Tête d'Eros en marbre
Au pied du mur qui se trouve derrière la tête d'Eros sont disposés des socles sur lesquels sont exposées d'autres sculptures. La première d'entre elles est une oeuvre du IIème siècle de notre ère appelée "l'Eros au lapin". Eros, ailé, tient d'une main un lapin qu'il met hors de portée d'un chien qui est à ses pieds et qui étirait le cou pour essayer d'attraper l'animal. Aujourd'hui, il ne reste plus que le train arrière du chien, le reste du corps ayant disparu.
Dans la même rangée le portrait de vieillard au visage amaigri est celui du célèbre poète comique Ménandre qui vécut entre 342 et 292 avant notre ère. Ce buste est une copie romaine tardive d'un original grec. A côté de lui est exposée une tête de Socrate. Le célèbre philosophe est représenté sous les traits d'un homme âgé, au grand front dégarni, mais portant une chevelure et une barbe abondante. Quand cette tête a été retrouvée au cours des fouilles le nez avait disparu; plus tard, en s'appuyant sur la description de Socrate, on lui a refait un nez qui ressemble à celui du satyre Silène.
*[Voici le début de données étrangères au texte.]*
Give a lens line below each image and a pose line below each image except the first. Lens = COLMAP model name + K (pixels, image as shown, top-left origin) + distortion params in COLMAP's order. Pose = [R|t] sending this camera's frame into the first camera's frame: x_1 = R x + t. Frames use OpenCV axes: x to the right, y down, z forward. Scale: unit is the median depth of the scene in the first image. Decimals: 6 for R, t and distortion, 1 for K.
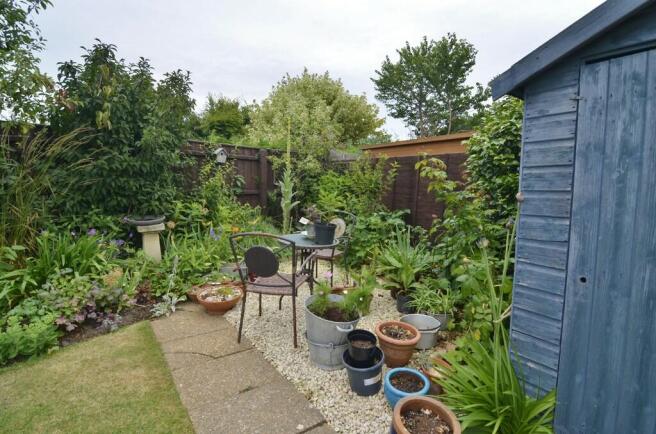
lens RADIAL K [[313.5, 0, 327.8], [0, 313.5, 218.2], [0, 0, 1]] dist [-0.009631, -0.007777]
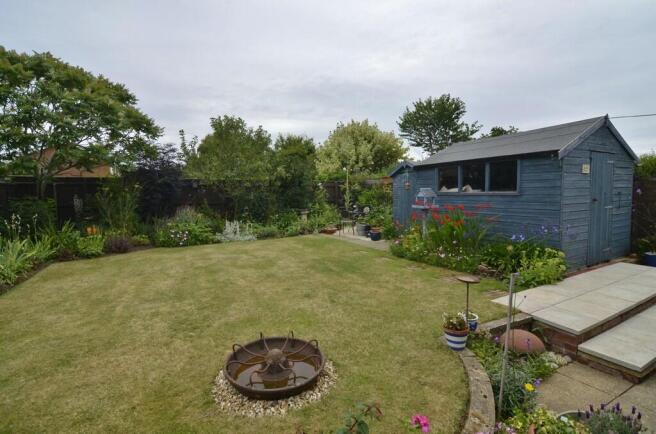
lens RADIAL K [[313.5, 0, 327.8], [0, 313.5, 218.2], [0, 0, 1]] dist [-0.009631, -0.007777]
pose [[0.986619, -0.038250, -0.158494, 0.035858], [0.031828, 0.998574, -0.042862, 0.058032], [0.159907, 0.037244, 0.986429, -0.506655]]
Du côté de la sortie de la salle, sur un mur étroit on a exposé un coin d'une maison d'Ephèse qui a été intégralement transporté jusqu'ici. Dans une niche voûtée au centre du mur il y a une statue d'Artémis chasseresse. Il s'agit d'une copie éxécutée au Ier siècle avant notre ère d'après une oeuvre originale datant, elle, du IVème siècle avant notre ère. A côté une fresque aux dominantes rouges représente le philosophe Socrate; son nom est inscrit en lettres grecques au-dessus de sa tête. Cette fresque date du Ier siècle de notre ère. On a trouvé une fresque semblable sur un autre mur d'une des maisons en terrasses. Ce sont là deux des rares portraits du célèbre philosophe.
Sur le même mur sont exposées d'autres fresques qui ont été trouvées en même temps que la précédente. L'une d'elles représente la déesse de l'abondance, Déméter, assise sur un trône, Eros accompagné de panthères ainsi qu'un serveur qui apporte des verres remplis de boissons alcoolisées. Devant ce mur, dans un bassin sont exposés des objets domestiques: une amphore, une meule, une autre amphore dont la panse est percée de trous et qui servait à garder des poissons vivants au fond de la mer.
Les tables utilisées dans les
maisons en terrasses d'Ephèse se distinguent de celles d'aujourd'hui
par le fait que leurs pieds étaient plus hauts et abondamment décorés.
En général les repas offerts aux hôtes avaient lieu
dans les pièces principales de la maison; les convives mangeaient
dans une position à demi-couchée sur des banquettes. Dans
ces conditions, les pieds de table étaient le plus souvent sculptés
comme des statues pour que l'on ne puisse pas voir le plateau de la table.
Un exemple de ces pieds sculptés est celui qui est placé
devant le mur et qui ressemble à une statue de Dionysos.